▶ _Work required_
Can you reproduce, word for word, the lines between the line holding "TAO Pályázat 2020/2021" and the line holding "genieten van een", inclusive, leaving the pictures out of your answer?

Items listed in a dataset:
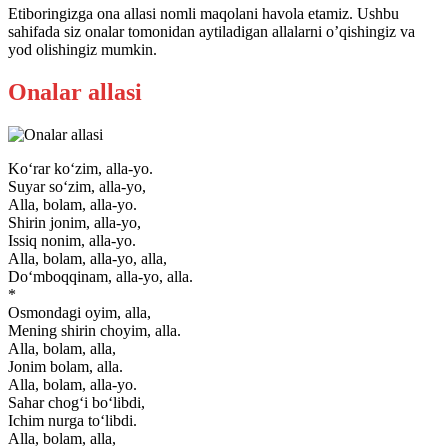
Etiboringizga ona allasi nomli maqolani havola etamiz. Ushbu
sahifada siz onalar tomonidan aytiladigan allalarni o’qishingiz va
yod olishingiz mumkin.
Onalar allasi
Ko‘rar ko‘zim, alla-yo.
Suyar so‘zim, alla-yo,
Alla, bolam, alla-yo.
Shirin jonim, alla-yo,
Issiq nonim, alla-yo.
Alla, bolam, alla-yo, alla,
Do‘mboqqinam, alla-yo, alla.
*
Osmondagi oyim, alla,
Mening shirin choyim, alla.
Alla, bolam, alla,
Jonim bolam, alla.
Alla, bolam, alla-yo.
Sahar chog‘i bo‘libdi,
Ichim nurga to‘libdi.
Alla, bolam, alla,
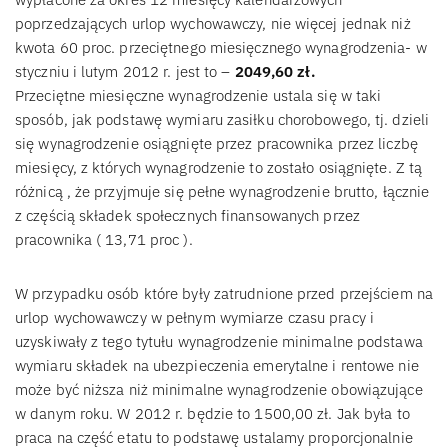
poprzedzających urlop wychowawczy, nie więcej jednak niż
kwota 60 proc. przeciętnego miesięcznego wynagrodzenia- w
styczniu i lutym 2012 r. jest to –
2049,60 zł.
Przeciętne miesięczne wynagrodzenie ustala się w taki
sposób, jak podstawę wymiaru zasiłku chorobowego, tj. dzieli
się wynagrodzenie osiągnięte przez pracownika przez liczbę
miesięcy, z których wynagrodzenie to zostało osiągnięte. Z tą
różnicą , że przyjmuje się pełne wynagrodzenie brutto, łącznie
z częścią składek społecznych finansowanych przez
pracownika ( 13,71 proc ).
W przypadku osób które były zatrudnione przed przejściem na
urlop wychowawczy w pełnym wymiarze czasu pracy i
uzyskiwały z tego tytułu wynagrodzenie minimalne podstawa
wymiaru składek na ubezpieczenia emerytalne i rentowe nie
może być niższa niż minimalne wynagrodzenie obowiązujące
w danym roku. W 2012 r. będzie to 1500,00 zł. Jak była to
praca na część etatu to podstawę ustalamy proporcjonalnie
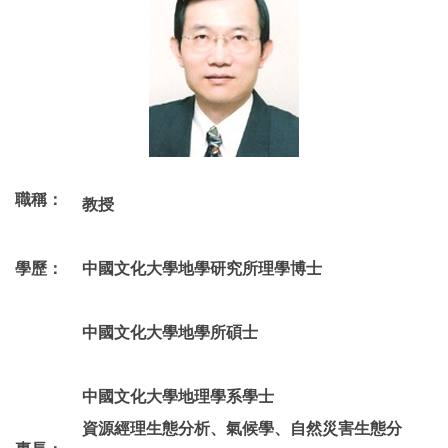
職稱：
教授
學歷：
中國文化大學地學研究所理學博士
中國文化大學地學所碩士
中國文化大學地理學系學士
資源經理生態分析、氣候學、自然災害生態分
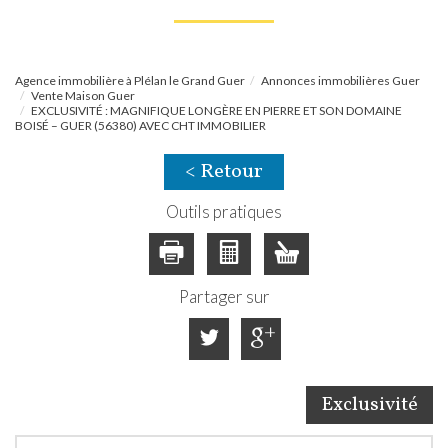
Agence immobilière à Plélan le Grand Guer
Annonces immobilières Guer
Vente Maison Guer
EXCLUSIVITÉ : MAGNIFIQUE LONGÈRE EN PIERRE ET SON DOMAINE
BOISÉ – GUER (56380) AVEC CHT IMMOBILIER
< Retour
Outils pratiques
Partager sur
Exclusivité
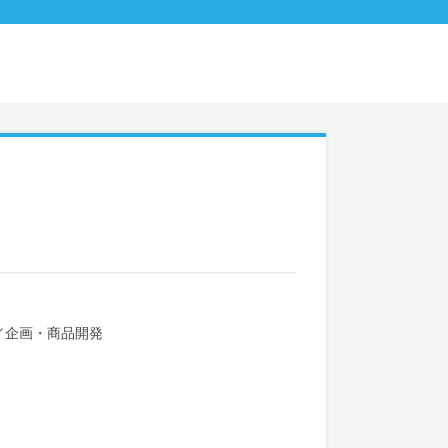
／
企画・商品開発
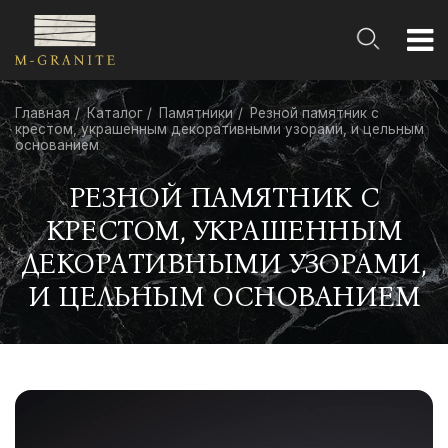
Главная
Каталог
Памятники
Резной памятник с
крестом, украшенным декоративными узорами, и цельным
основанием
РЕЗНОЙ ПАМЯТНИК С
КРЕСТОМ, УКРАШЕННЫМ
ДЕКОРАТИВНЫМИ УЗОРАМИ,
И ЦЕЛЬНЫМ ОСНОВАНИЕМ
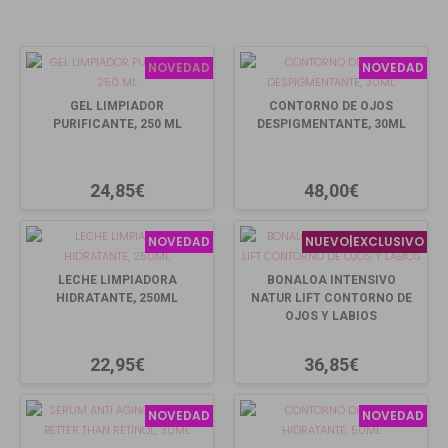
NOVEDAD
NOVEDAD
GEL LIMPIADOR
CONTORNO DE OJOS
PURIFICANTE, 250 ML
DESPIGMENTANTE, 30ML
24,85€
48,00€
NOVEDAD
NUEVO|EXCLUSIVO
LECHE LIMPIADORA
BONALOA INTENSIVO
HIDRATANTE, 250ML
NATUR LIFT CONTORNO DE
OJOS Y LABIOS
22,95€
36,85€
NOVEDAD
NOVEDAD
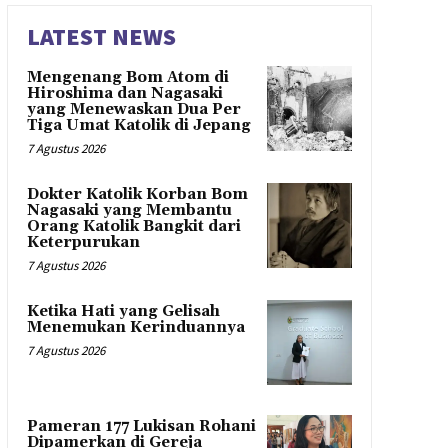
LATEST NEWS
Mengenang Bom Atom di
Hiroshima dan Nagasaki
yang Menewaskan Dua Per
Tiga Umat Katolik di Jepang
7 Agustus 2026
Dokter Katolik Korban Bom
Nagasaki yang Membantu
Orang Katolik Bangkit dari
Keterpurukan
7 Agustus 2026
Ketika Hati yang Gelisah
Menemukan Kerinduannya
7 Agustus 2026
Pameran 177 Lukisan Rohani
Dipamerkan di Gereja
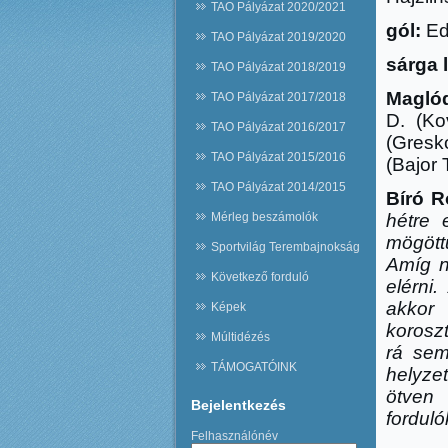
TAO Pályázat 2020/2021
gól:
Edv
TAO Pályázat 2019/2020
sárga 
TAO Pályázat 2018/2019
Maglód
TAO Pályázat 2017/2018
D. (K
TAO Pályázat 2016/2017
(Gresk
TAO Pályázat 2015/2016
(Bajor 
TAO Pályázat 2014/2015
Bíró 
Mérleg beszámolók
hétre 
mögött
Sportvilág Terembajnokság
Amíg n
Következő forduló
elérni
akkor
Képek
koroszt
Múltidézés
rá sem
TÁMOGATÓINK
helyzet
ötven
Bejelentkezés
forduló
Felhasználónév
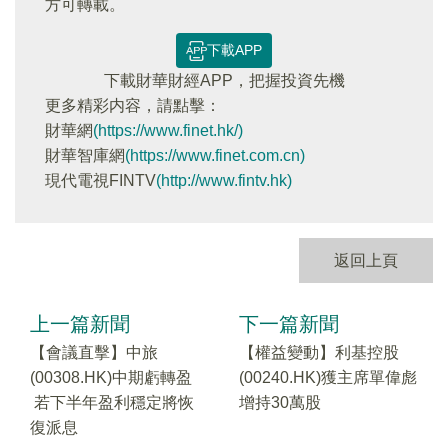
方可轉載。
下載APP
下載財華財經APP，把握投資先機
更多精彩内容，請點擊：
財華網
(https://www.finet.hk/)
財華智庫網
(https://www.finet.com.cn)
現代電視FINTV
(http://www.fintv.hk)
返回上頁
上一篇新聞
下一篇新聞
【會議直擊】中旅
【權益變動】利基控股
(00308.HK)中期虧轉盈
(00240.HK)獲主席單偉彪
若下半年盈利穩定將恢
增持30萬股
復派息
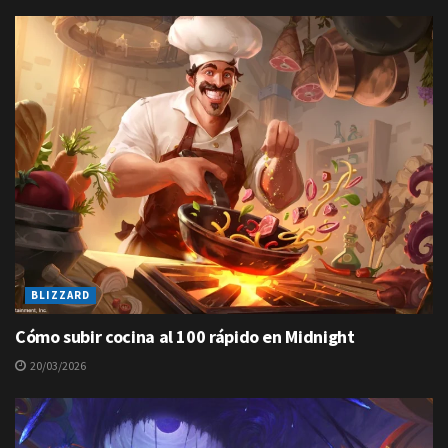
BLIZZARD
Cómo subir cocina al 100 rápido en Midnight
20/03/2026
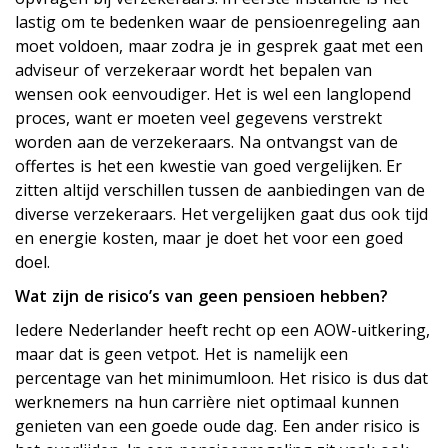
lastig om te bedenken waar de pensioenregeling aan
moet voldoen, maar zodra je in gesprek gaat met een
adviseur of verzekeraar wordt het bepalen van
wensen ook eenvoudiger. Het is wel een langlopend
proces, want er moeten veel gegevens verstrekt
worden aan de verzekeraars. Na ontvangst van de
offertes is het een kwestie van goed vergelijken. Er
zitten altijd verschillen tussen de aanbiedingen van de
diverse verzekeraars. Het vergelijken gaat dus ook tijd
en energie kosten, maar je doet het voor een goed
doel.
Wat zijn de risico’s van geen pensioen hebben?
Iedere Nederlander heeft recht op een AOW-uitkering,
maar dat is geen vetpot. Het is namelijk een
percentage van het minimumloon. Het risico is dus dat
werknemers na hun carrière niet optimaal kunnen
genieten van een goede oude dag. Een ander risico is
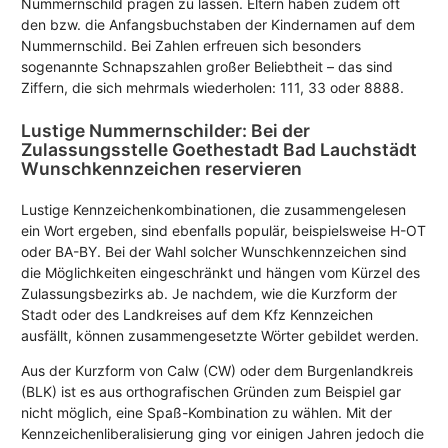
Nummernschild prägen zu lassen. Eltern haben zudem oft
den bzw. die Anfangsbuchstaben der Kindernamen auf dem
Nummernschild. Bei Zahlen erfreuen sich besonders
sogenannte Schnapszahlen großer Beliebtheit – das sind
Ziffern, die sich mehrmals wiederholen: 111, 33 oder 8888.
Lustige Nummernschilder: Bei der
Zulassungsstelle Goethestadt Bad Lauchstädt
Wunschkennzeichen reservieren
Lustige Kennzeichenkombinationen, die zusammengelesen
ein Wort ergeben, sind ebenfalls populär, beispielsweise H-OT
oder BA-BY. Bei der Wahl solcher Wunschkennzeichen sind
die Möglichkeiten eingeschränkt und hängen vom Kürzel des
Zulassungsbezirks ab. Je nachdem, wie die Kurzform der
Stadt oder des Landkreises auf dem Kfz Kennzeichen
ausfällt, können zusammengesetzte Wörter gebildet werden.
Aus der Kurzform von Calw (CW) oder dem Burgenlandkreis
(BLK) ist es aus orthografischen Gründen zum Beispiel gar
nicht möglich, eine Spaß-Kombination zu wählen. Mit der
Kennzeichenliberalisierung ging vor einigen Jahren jedoch die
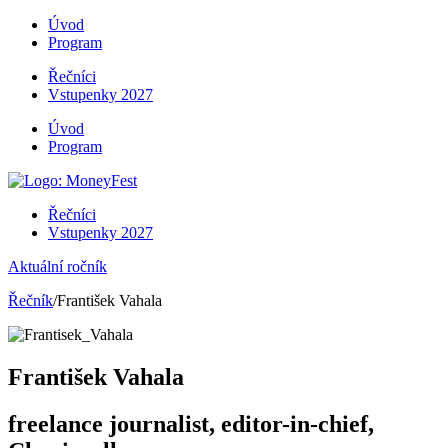
Úvod
Program
Řečníci
Vstupenky 2027
Úvod
Program
Řečníci
Vstupenky 2027
Aktuální ročník
Řečník
/František Vahala
František Vahala
freelance journalist, editor-in-chief,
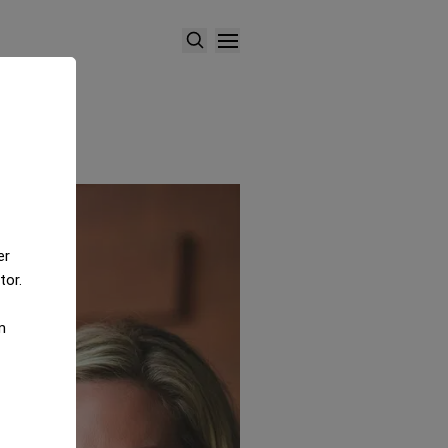
er
tor.
m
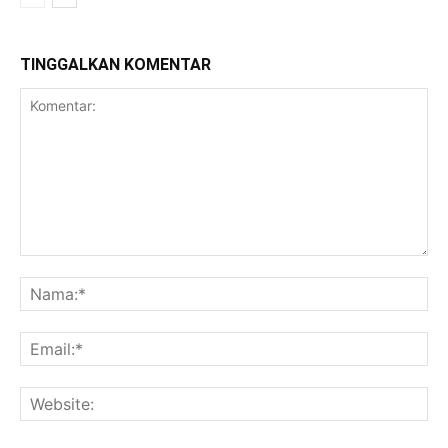
TINGGALKAN KOMENTAR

▶ _Response area_
TAO Pályázat 2020/2021
gól:
Edv
TAO Pályázat 2019/2020
sárga 
TAO Pályázat 2018/2019
Maglód
TAO Pályázat 2017/2018
D. (K
TAO Pályázat 2016/2017
(Gresk
TAO Pályázat 2015/2016
(Bajor 
TAO Pályázat 2014/2015
Bíró 
Mérleg beszámolók
hétre 
mögött
Sportvilág Terembajnokság
Amíg n
Következő forduló
elérni
akkor
Képek
koroszt
Múltidézés
rá sem
TÁMOGATÓINK
helyzet
ötven
Bejelentkezés
forduló
Felhasználónév
方可轉載。
下載APP
下載財華財經APP，把握投資先機
更多精彩内容，請點擊：
財華網
(https://www.finet.hk/)
財華智庫網
(https://www.finet.com.cn)
現代電視FINTV
(http://www.fintv.hk)
返回上頁
上一篇新聞
下一篇新聞
【會議直擊】中旅
【權益變動】利基控股
(00308.HK)中期虧轉盈
(00240.HK)獲主席單偉彪
若下半年盈利穩定將恢
增持30萬股
復派息
BLIZZARD
Cómo subir cocina al 100 rápido en Midnight
20/03/2026
lastig om te bedenken waar de pensioenregeling aan
moet voldoen, maar zodra je in gesprek gaat met een
adviseur of verzekeraar wordt het bepalen van
wensen ook eenvoudiger. Het is wel een langlopend
proces, want er moeten veel gegevens verstrekt
worden aan de verzekeraars. Na ontvangst van de
offertes is het een kwestie van goed vergelijken. Er
zitten altijd verschillen tussen de aanbiedingen van de
diverse verzekeraars. Het vergelijken gaat dus ook tijd
en energie kosten, maar je doet het voor een goed
doel.
Wat zijn de risico’s van geen pensioen hebben?
Iedere Nederlander heeft recht op een AOW-uitkering,
maar dat is geen vetpot. Het is namelijk een
percentage van het minimumloon. Het risico is dus dat
werknemers na hun carrière niet optimaal kunnen
genieten van een goede oude dag. Een ander risico is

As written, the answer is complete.